▶ [Recorded data]
***
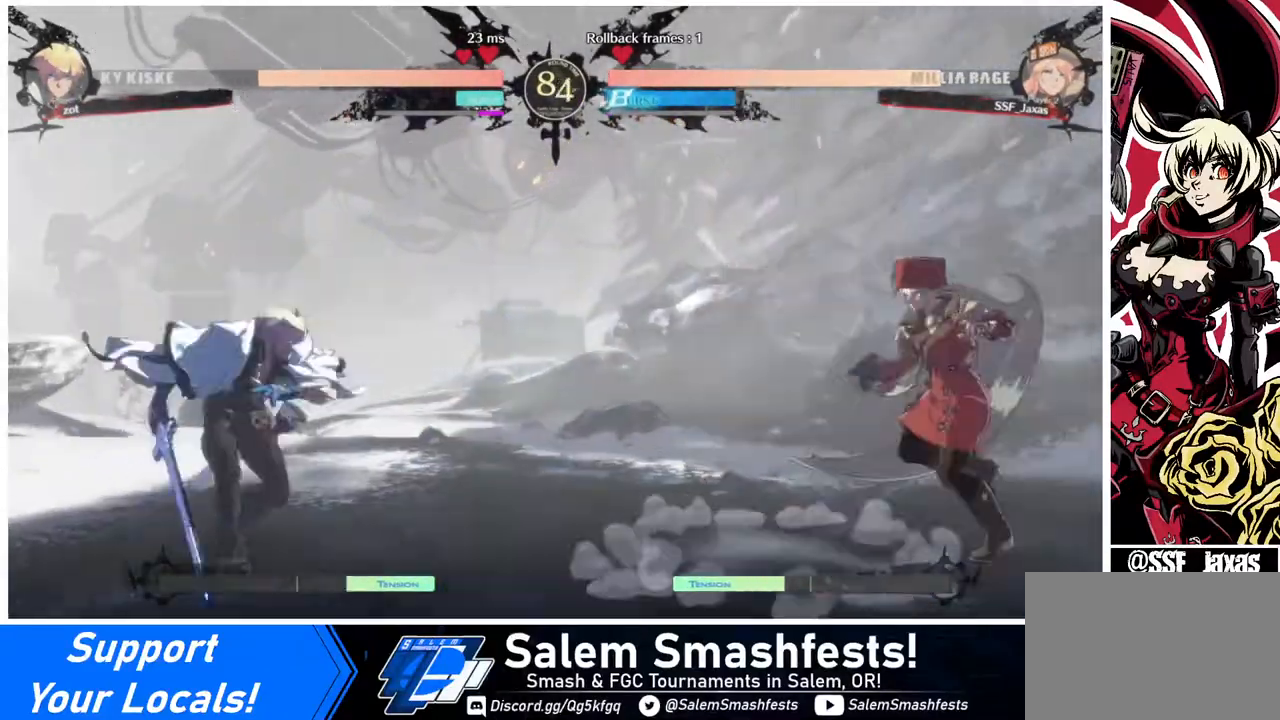
{"buttons": ["DPAD_LEFT"], "events": [[80, "DPAD_LEFT", "down"]]}
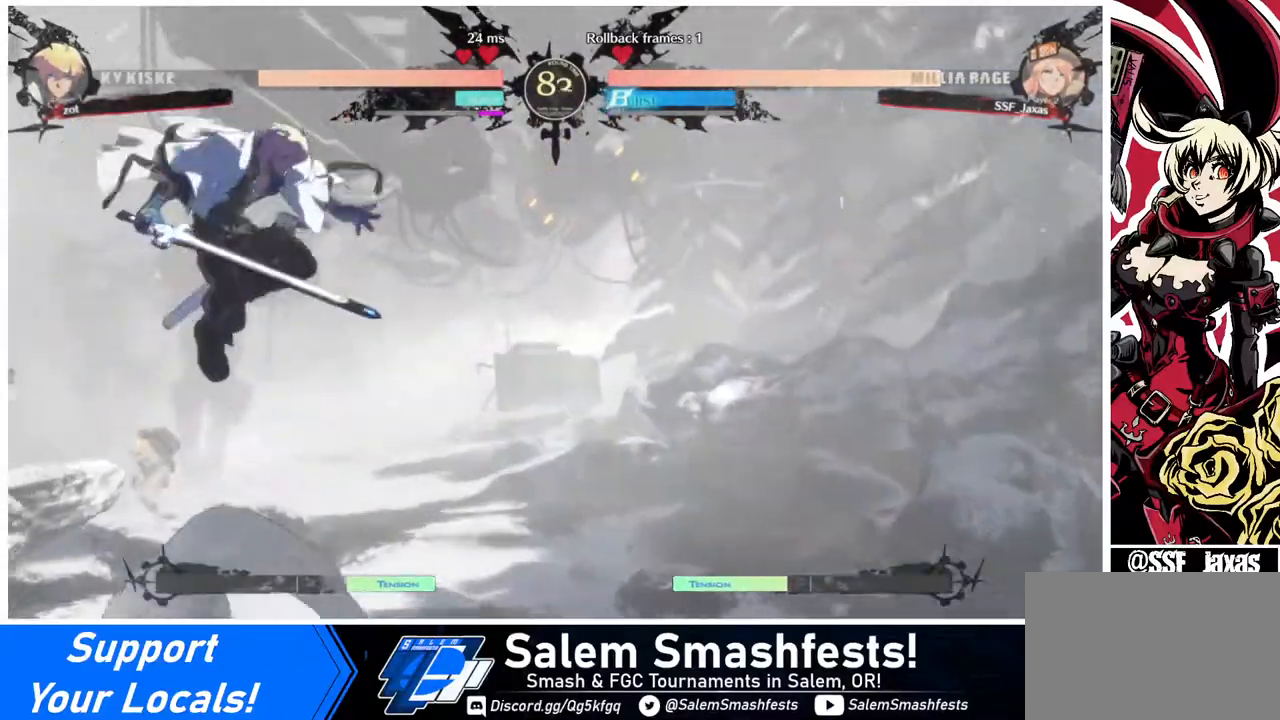
{"buttons": ["DPAD_RIGHT"], "events": [[80, "DPAD_UP", "down"], [160, "DPAD_LEFT", "up"], [240, "DPAD_RIGHT", "down"], [240, "DPAD_UP", "up"], [280, "R2", "down"], [360, "R2", "up"]]}
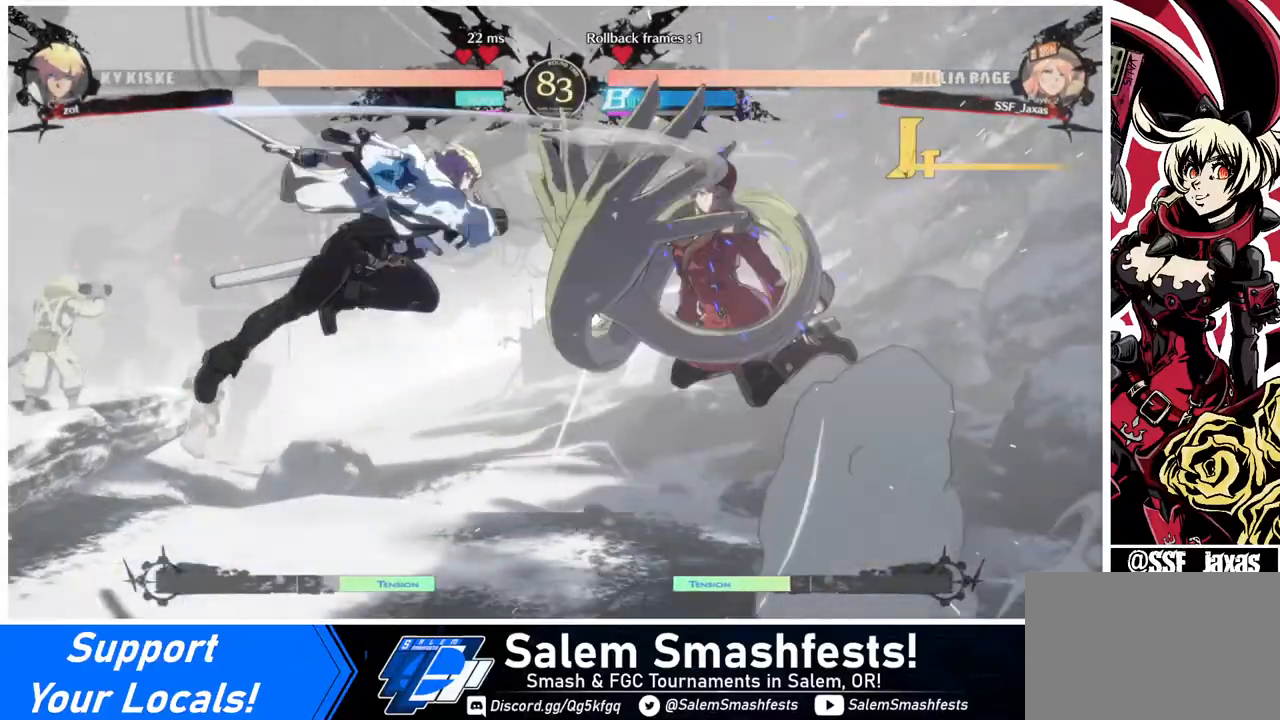
{"buttons": ["DPAD_DOWN", "DPAD_RIGHT"], "events": [[520, "DPAD_DOWN", "down"]]}
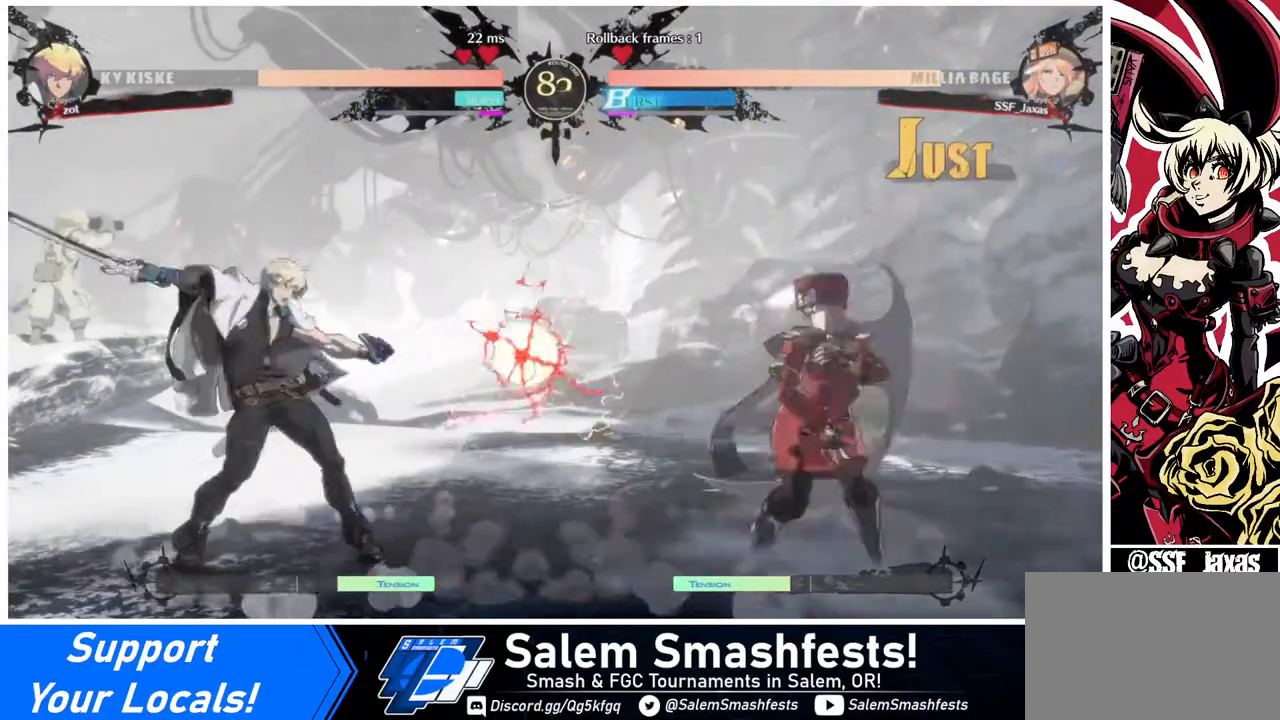
{"buttons": [], "events": [[480, "DPAD_DOWN", "up"], [480, "DPAD_RIGHT", "up"]]}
***
▶ [Task statement] The data above must be given again in full and unaltered, minus its images.

▶ [Task answer]
{"buttons": ["DPAD_LEFT"], "events": [[80, "DPAD_LEFT", "down"]]}
{"buttons": ["DPAD_RIGHT"], "events": [[80, "DPAD_UP", "down"], [160, "DPAD_LEFT", "up"], [240, "DPAD_RIGHT", "down"], [240, "DPAD_UP", "up"], [280, "R2", "down"], [360, "R2", "up"]]}
{"buttons": ["DPAD_DOWN", "DPAD_RIGHT"], "events": [[520, "DPAD_DOWN", "down"]]}
{"buttons": [], "events": [[480, "DPAD_DOWN", "up"], [480, "DPAD_RIGHT", "up"]]}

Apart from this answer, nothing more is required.